The plotters were Robert Catesby, John Wright, Thomas Wintour, Thomas Percy, Guy Fawkes, Robert Keyes, Thomas Bates, Robert Wintour, Christophe­r Wright, John Grant, Ambrose Rookwood, Sir Everard Digby and Francis Tresham. Fawkes, who had 10 years of military experience, was given charge of the explosives. But the scheme was revealed to the authoritie­s in an anonymous letter sent to William Parker, 4th Baron Monteagle, on October 26.

During a search of the House of Lords at about midnight on November 4, Fawkes was discovered guarding 36 barrels of gunpowder – enough to reduce the House of Lords to rubble – and arrested.

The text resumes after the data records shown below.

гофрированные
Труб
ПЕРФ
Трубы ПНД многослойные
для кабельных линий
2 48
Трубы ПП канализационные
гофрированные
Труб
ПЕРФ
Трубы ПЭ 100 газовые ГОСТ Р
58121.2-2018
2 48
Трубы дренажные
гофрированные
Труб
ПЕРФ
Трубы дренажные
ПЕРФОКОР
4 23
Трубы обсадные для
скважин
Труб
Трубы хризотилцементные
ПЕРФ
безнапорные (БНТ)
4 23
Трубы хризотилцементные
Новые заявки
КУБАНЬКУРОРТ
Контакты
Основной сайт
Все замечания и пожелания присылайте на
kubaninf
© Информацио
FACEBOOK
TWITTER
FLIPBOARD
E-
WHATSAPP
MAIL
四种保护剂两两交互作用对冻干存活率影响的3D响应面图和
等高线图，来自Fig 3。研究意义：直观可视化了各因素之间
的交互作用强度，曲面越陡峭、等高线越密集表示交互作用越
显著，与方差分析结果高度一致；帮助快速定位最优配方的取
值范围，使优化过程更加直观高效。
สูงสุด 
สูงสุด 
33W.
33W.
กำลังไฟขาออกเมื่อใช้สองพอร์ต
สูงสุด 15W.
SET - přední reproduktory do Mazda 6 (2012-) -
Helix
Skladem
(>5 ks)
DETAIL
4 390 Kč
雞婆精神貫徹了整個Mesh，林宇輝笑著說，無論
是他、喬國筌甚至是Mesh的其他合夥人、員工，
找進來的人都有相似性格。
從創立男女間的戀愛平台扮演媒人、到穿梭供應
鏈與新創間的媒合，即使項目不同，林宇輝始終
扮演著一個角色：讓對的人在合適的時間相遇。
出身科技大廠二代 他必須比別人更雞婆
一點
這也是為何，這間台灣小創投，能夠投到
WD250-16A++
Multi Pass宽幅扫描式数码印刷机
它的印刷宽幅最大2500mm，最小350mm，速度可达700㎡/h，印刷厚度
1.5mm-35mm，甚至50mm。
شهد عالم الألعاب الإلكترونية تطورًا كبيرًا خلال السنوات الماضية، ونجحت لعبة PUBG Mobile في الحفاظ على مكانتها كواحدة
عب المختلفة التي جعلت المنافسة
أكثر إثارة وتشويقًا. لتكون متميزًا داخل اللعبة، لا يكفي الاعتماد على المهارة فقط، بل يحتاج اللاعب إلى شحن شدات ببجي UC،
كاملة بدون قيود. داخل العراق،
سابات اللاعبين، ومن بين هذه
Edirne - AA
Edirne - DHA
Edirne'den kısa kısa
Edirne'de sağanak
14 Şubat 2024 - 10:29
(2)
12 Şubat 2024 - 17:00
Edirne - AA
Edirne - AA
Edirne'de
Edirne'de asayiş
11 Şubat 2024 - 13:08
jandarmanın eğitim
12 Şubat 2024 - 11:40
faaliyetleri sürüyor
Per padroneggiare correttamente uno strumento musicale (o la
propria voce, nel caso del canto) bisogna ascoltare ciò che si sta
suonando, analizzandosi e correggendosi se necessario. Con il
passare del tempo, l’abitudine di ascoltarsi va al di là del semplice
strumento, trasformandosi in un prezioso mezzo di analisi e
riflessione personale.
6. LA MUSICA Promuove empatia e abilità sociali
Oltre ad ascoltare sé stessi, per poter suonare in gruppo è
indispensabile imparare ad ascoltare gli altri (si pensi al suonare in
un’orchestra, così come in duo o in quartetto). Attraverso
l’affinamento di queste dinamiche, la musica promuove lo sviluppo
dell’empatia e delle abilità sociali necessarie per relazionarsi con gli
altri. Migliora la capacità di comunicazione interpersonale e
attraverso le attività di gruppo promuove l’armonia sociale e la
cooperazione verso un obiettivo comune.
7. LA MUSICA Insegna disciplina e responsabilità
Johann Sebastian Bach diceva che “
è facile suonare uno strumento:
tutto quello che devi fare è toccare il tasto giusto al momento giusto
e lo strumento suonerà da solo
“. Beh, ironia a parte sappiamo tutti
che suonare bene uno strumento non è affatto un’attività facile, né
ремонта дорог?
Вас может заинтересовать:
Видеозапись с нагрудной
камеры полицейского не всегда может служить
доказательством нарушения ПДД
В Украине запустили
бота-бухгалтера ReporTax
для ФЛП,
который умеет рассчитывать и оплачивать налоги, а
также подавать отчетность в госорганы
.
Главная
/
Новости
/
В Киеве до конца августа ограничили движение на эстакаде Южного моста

Most of the conspirato­rs fled from London as they learned of the plot’s discovery. Several, including Percy and Catesby, made a stand against the pursuing Sheriff of Worcester and his men at Holbeche House.

In the ensuing fight, Percy and Catesby were reportedly killed by the same musket ball, fired by a John Streete of Worcester.

The survivors were taken into custody and the dead buried near Holbeche, but the bodies of Percy and Catesby were exhumed and their heads displayed on spikes at “the side of the Parliament House”.

At the trial on January 27, 1606, eight of the survivors, including Fawkes, were convicted and sentenced to be hanged, drawn and quartered.